Yesterday I went back to school. I am blessed in my job, love teaching a group of children who love to learn and who are so excited about it. I especially enjoy when the lessons that I carefully plan, and make special trips to the library for are well received. It's a gratifying time as an educator. My co-teacher went on maternity leave though, and I miss her terribly, and while her long-term sub ( as in, until this school year ends) is very sweet and kind, adjusting to a new routine that isn't quite as easy and laid back as it used to be is certainly challenging. Also with back to school comes the hunger that comes when work is done. Therefore, I wanted quick and easy, with leftovers for lunch tomorrow. What you see here is a sweet potato, black bean and spinach quesadilla.

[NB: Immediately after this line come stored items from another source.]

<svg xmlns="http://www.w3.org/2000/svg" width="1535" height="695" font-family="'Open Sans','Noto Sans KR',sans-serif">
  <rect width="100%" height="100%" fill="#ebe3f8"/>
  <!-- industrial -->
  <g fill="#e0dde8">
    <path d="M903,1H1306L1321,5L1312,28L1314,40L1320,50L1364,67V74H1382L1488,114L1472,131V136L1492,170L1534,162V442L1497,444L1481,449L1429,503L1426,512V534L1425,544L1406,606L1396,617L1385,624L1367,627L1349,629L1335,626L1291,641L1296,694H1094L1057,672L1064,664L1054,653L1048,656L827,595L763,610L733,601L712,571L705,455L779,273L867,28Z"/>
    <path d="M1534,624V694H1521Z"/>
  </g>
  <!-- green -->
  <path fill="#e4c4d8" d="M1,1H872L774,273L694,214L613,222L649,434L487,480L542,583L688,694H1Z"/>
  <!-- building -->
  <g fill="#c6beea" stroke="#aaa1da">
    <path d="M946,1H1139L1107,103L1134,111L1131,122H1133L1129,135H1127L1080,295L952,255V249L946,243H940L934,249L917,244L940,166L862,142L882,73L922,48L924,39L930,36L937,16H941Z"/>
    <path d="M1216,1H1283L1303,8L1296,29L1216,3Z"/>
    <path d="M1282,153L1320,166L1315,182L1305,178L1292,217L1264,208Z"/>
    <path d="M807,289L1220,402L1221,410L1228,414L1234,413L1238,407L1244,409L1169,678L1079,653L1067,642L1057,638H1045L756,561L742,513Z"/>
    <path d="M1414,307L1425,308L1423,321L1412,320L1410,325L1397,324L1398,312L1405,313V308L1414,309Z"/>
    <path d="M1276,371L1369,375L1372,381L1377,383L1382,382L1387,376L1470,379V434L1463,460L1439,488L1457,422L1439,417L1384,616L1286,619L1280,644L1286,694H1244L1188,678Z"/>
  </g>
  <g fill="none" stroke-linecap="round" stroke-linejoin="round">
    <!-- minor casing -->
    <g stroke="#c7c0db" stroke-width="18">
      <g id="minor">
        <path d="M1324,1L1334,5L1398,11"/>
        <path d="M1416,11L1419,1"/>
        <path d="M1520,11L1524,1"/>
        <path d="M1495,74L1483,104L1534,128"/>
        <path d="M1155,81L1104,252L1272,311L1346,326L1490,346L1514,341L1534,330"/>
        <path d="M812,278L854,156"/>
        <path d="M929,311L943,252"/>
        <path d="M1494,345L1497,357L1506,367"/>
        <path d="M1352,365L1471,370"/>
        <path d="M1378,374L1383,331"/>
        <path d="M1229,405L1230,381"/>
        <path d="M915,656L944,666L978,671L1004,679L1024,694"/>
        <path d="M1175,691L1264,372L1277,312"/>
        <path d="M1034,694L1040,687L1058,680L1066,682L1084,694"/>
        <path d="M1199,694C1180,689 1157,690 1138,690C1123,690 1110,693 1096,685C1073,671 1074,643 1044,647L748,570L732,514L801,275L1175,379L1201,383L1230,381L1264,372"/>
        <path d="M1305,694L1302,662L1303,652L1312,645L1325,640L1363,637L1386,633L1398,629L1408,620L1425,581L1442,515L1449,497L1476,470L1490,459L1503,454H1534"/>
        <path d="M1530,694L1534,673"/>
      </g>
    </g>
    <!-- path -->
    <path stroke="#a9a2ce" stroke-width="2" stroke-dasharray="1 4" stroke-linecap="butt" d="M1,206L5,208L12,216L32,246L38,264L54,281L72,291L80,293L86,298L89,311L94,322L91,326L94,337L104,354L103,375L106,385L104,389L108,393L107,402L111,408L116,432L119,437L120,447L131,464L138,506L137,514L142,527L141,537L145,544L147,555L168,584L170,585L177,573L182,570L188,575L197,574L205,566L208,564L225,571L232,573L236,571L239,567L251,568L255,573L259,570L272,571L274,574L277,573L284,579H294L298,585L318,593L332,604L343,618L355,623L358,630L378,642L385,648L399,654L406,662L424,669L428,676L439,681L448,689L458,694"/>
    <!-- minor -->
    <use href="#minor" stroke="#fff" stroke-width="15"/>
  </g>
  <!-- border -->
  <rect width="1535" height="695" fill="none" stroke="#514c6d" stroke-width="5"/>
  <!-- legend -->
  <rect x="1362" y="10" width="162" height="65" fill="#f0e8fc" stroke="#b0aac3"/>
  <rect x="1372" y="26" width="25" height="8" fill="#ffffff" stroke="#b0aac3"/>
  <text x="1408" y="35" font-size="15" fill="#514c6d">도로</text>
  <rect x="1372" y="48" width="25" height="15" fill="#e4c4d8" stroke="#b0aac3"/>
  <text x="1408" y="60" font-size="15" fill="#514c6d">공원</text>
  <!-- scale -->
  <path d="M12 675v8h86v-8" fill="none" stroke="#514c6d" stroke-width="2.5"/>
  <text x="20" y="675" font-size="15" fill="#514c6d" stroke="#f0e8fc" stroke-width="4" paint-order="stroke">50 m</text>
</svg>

I adapted the recipe a bit from this site: http://gluten-dairy-sugarfree.com/?p=1606

Instead of shredding up the sweet potatoes in a food processor (don't even get me started on the those), I peeled a sweet potato, sliced it thin, and put it in a bowl with a little water and popped it in the microwave for 3 minutes. In the meantime, I cooked up some onion and garlic in olive oil, added the sweet potatoes (minus the water) and added the oregano, cumin, chili powder, and salt. I added in the spinach with a bit more olive oil and the warmed beans and cooked them up all together. I used some Food for Life brand brown rice tortillas and warmed the tortilla and spread the mixture on the other side of the tortilla. The result= dinner in less than 20 minutes, a full belly, and lunch for tomorrow!